With this figure in mind, a range of industry experts have advised on their predictions for the year ahead.
A new term Gamification has been identified by Stan Humphries, chief analytics officer, Zillow Group. Gamification is when city residents get points for paying water bills on time, recycling, reporting potholes and using public transport. Points can then be redeemed against city services or city events, an attractive incentive which will incentivise good citizens making the city efficient and environmentally friendly.

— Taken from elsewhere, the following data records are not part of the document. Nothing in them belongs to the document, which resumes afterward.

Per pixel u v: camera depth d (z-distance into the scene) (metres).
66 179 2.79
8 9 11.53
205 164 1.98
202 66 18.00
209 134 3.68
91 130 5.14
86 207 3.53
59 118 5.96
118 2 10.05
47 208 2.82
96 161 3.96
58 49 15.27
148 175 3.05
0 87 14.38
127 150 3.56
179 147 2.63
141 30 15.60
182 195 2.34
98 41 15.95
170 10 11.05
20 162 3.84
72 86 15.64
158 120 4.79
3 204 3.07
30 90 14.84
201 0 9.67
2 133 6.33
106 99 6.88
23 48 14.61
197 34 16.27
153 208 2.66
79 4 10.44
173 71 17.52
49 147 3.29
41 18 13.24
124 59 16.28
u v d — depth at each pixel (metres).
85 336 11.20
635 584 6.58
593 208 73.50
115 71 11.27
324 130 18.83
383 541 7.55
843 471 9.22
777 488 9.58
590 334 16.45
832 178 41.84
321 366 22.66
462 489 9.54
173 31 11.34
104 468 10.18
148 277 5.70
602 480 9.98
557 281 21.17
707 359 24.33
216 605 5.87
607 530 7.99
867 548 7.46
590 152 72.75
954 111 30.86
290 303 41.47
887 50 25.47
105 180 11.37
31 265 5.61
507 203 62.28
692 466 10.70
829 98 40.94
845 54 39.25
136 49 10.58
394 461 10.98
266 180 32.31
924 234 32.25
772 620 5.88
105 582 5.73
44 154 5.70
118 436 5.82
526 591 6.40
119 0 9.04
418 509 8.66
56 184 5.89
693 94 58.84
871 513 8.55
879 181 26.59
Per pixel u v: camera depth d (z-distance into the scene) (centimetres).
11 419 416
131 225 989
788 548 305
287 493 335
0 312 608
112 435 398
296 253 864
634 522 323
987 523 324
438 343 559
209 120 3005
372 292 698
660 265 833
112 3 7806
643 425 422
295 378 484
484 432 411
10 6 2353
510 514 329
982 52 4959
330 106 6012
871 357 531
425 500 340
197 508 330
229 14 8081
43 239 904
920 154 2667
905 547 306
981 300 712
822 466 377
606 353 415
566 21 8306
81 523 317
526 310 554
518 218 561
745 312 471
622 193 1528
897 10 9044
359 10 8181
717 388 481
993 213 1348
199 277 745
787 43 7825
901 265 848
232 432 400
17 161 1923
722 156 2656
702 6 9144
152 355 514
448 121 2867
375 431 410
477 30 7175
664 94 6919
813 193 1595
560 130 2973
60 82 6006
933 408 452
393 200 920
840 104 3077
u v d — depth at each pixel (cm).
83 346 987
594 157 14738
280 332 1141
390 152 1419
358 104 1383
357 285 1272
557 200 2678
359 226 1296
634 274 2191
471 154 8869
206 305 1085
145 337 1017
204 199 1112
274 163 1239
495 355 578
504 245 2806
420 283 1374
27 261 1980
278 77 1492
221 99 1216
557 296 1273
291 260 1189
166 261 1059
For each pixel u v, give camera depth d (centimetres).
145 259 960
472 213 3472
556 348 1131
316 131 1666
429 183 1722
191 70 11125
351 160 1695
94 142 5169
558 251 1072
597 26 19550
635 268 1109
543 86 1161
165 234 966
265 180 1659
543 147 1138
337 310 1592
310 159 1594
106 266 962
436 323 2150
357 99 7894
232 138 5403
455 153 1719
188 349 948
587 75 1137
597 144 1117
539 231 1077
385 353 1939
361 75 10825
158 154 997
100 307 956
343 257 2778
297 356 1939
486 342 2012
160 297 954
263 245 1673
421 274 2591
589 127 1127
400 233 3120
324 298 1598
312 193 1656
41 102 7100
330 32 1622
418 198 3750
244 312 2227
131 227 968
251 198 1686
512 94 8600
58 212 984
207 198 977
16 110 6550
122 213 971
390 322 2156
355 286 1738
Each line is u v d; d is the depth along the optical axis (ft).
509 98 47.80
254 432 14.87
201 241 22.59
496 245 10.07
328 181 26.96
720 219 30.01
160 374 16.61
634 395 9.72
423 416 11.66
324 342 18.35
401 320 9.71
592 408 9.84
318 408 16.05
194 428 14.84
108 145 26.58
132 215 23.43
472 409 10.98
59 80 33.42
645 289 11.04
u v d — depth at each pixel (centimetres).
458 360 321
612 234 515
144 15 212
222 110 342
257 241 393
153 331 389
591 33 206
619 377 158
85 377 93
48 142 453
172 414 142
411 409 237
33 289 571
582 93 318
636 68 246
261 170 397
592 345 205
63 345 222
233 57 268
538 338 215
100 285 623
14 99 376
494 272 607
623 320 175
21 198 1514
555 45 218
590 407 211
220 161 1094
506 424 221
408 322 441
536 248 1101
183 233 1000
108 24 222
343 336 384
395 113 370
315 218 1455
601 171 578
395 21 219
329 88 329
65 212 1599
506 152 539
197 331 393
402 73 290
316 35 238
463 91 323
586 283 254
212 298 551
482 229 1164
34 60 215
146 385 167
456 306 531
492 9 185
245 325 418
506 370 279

Sameer Sharma, global general manager of Intel IoT’s new markets, smart cities, and intelligent transportation business, predicts 2019 will be a breakthrough year with trials being implemented. Sameer also predicts a global fraternity of cities will materialise with more cities reaching out and sharing key learnings, as well as experts between public and private sector assisting the acceleration of smart city adoption.
Erik Vesneski, business development manager of IoT, WWT says security, resiliency, scalability, and sustainability will need to be incorporated into the foundation of any IoT or smart and connected strategy. Next generation law enforcement, drones, and next-generation war fighter projects will increase significantly. Increased automation, improved efficiencies, and artificial intelligence usage will increase in 2019 in manufacturing, utilities, and higher-education.
All of the experts said 5G was a game changer and expect major US cities of the future to have the 5G infrastructure to support cars, buildings and people, and will all communicate and interact with each other in real time, with very low latency.
They also predicted cities will demand open source networking platforms and cloud based applications with the ability to integrate billing and management systems, and in addition open-source platforms will allow them to choose which sensors and devices fit their needs best instead of a single vendor.
5G is critical to achieve the predicted smart city technology growth of $135 billion by 2021. 5G will deliver up to 20 times faster data speeds, allowing over 100 times more devices to be connected than 4G and 1/10th of the latency in data transfers. 5G will deliver endless possibilities however complete coverage is still some years away.